▶ **Selected excerpt**:
====

The Connection between the First, Second and Tenth Links in Vaibhashika

As the first link of the twelve links of dependent arising, the anti-knowing mental factor gives rise to and occurs together with the karmic impulses that are the second and tenth links – affecting karmic impulses and further existence, respectively. Let us examine this process in detail so as to understand how anti-knowing is responsible for our uncontrollably recurring rebirth – continuing samsaric existence filled with all sufferings. 

Karmic Impulses

As in all tenet systems, there are karmic impulses for actions of body, speech and mind. Each of them may only be one of two possible valences, destructive or constructive, but not unspecified.

====

▶ **Given data**:
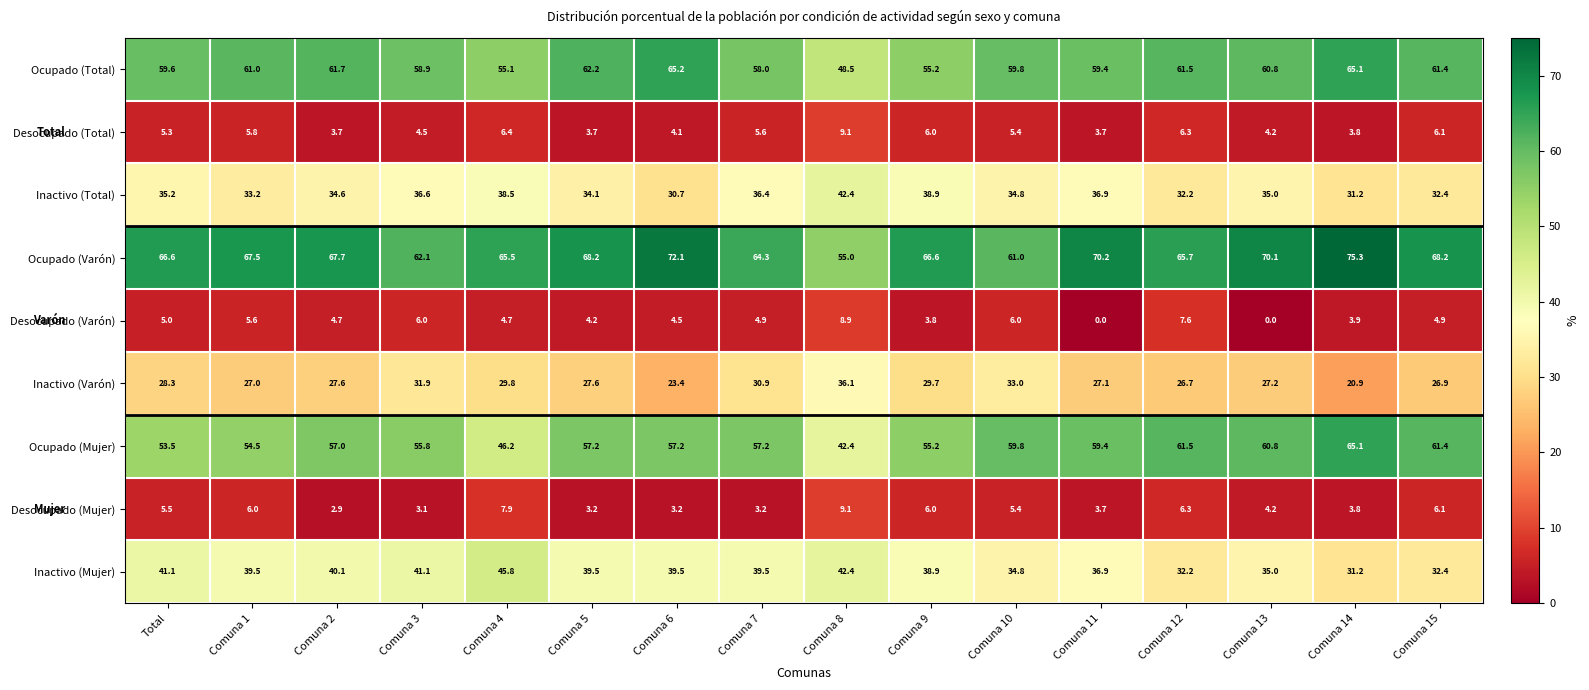

Where is Ocupado (Varón) nearest to the value 65?

Comuna 4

====

▶ **Study questions**:
A. Answer these from the passage on the twelve links in Vaibhashika, one line each:
(i) Which mental factor is the first of the twelve links?
(ii) Which two links are the karmic impulses that this factor gives rise to and occurs together with?
(iii) Which two valences can a karmic impulse have?
B. Write out the passage on the twelve links in Vaibhashika between "As the first" and "but not unspecified.", inclusive.

▶ **Expected responses**:
A.
(i) The anti-knowing mental factor.
(ii) The second and tenth links: affecting karmic impulses and further existence, respectively.
(iii) Destructive or constructive (not unspecified).

B.
As the first link of the twelve links of dependent arising, the anti-knowing mental factor gives rise to and occurs together with the karmic impulses that are the second and tenth links – affecting karmic impulses and further existence, respectively. Let us examine this process in detail so as to understand how anti-knowing is responsible for our uncontrollably recurring rebirth – continuing samsaric existence filled with all sufferings. 

Karmic Impulses

As in all tenet systems, there are karmic impulses for actions of body, speech and mind. Each of them may only be one of two possible valences, destructive or constructive, but not unspecified.